I’m working on a set of validation classes and am currently building plugins for applying various validation rules. I’ve built the following class for validating a UK postcode:
class PostcodeUk extends abstr\Prop implements iface\Prop
{
const
/**
* Defines the regular expression against which to test postal code
*
* @see http://en.wikipedia.org/wiki/Postcodes_in_the_United_Kingdom#Validation UK postal code validation rules on Wikipedia
*/
PATTERN = '/^(GIR 0AA)|(((A[BL]|B[ABDHLNRSTX]?|C[ABFHMORTVW]|D[ADEGHLNTY]|E[HNX]?|F[KY]|G[LUY]?|H[ADGPRSUX]|I[GMPV]|JE|K[ATWY]|L[ADELNSU]?|M[EKL]?|N[EGNPRW]?|O[LX]|P[AEHLOR]|R[GHM]|S[AEGKLMNOPRSTY]?|T[ADFNQRSW]|UB|W[ADFNRSV]|YO|ZE)[1-9]?[0-9]|((E|N|NW|SE|SW|W)1|EC[1-4]|WC[12])[A-HJKMNPR-Y]|(SW|W)([2-9]|[1-9][0-9])|EC[1-9][0-9]) [0-9][ABD-HJLNP-UW-Z]{2})$/';
/**
*
* @return bool True if valid
* @throws \InvalidArgumentException
*/
public function isValid ()
{
$valid = false;
$data = $this -> getData ();
switch (gettype ($data))
{
case 'NULL' :
$valid = true;
break;
case 'string' :
$valid = preg_match (static::PATTERN, $data) > 0;
break;
default :
throw new \InvalidArgumentException (__CLASS__ . ': This property cannot be applied to data of type ' . gettype ($data));
break;
}
return ($valid);
}
}
The regex defined in PostcodeUk::PATTERN was derived from the on given in Wikipedia’s article on UK postcodes. However, the regex as given detects valid postcode strings contained within bigger blocks of text. I want it to exactly match a valid post code only, excluding preceding and following characters. So (SW1A 0AA) should be passed as valid, but (foobarSW1A 0AA) should not.
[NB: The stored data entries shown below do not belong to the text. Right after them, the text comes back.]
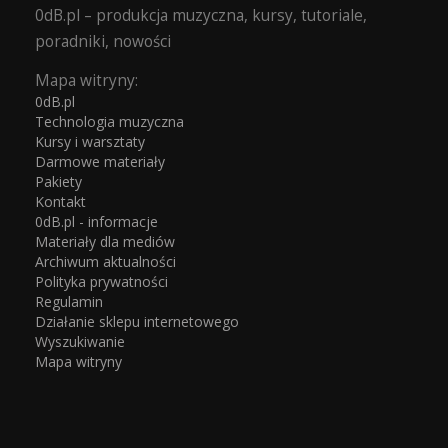
0dB.pl – produkcja muzyczna, kursy, tutoriale,
poradniki, nowości
Mapa witryny:
0dB.pl
Technologia muzyczna
Kursy i warsztaty
Darmowe materiały
Pakiety
Kontakt
0dB.pl - informacje
Materiały dla mediów
Archiwum aktualności
Polityka prywatności
Regulamin
Działanie sklepu internetowego
Wyszukiwanie
Mapa witryny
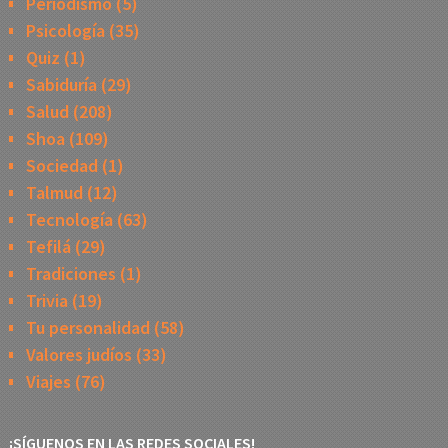
Periodismo
(5)
Psicología
(35)
Quiz
(1)
Sabiduría
(29)
Salud
(208)
Shoa
(109)
Sociedad
(1)
Talmud
(12)
Tecnología
(63)
Tefilá
(29)
Tradiciones
(1)
Trivia
(19)
Tu personalidad
(58)
Valores judíos
(33)
Viajes
(76)
¡SÍGUENOS EN LAS REDES SOCIALES!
I added the anchors to the regex (^ at the start and $ at the end) to try and force it to only accept a string that consists of only a postcode as valid. However, the class still passes postcodes with padding and/or non-postcode strings wrapping it.
What am I doing wrong? I thought adding the anchors would be enough to get the behaviour I wanted.
Add the anchors as:
^foo|bar$is not the same as^(?:foo|bar)$.You should also use
\zinstead of$.$allows an optional line break at the end of string, while\zis a strict end of string match.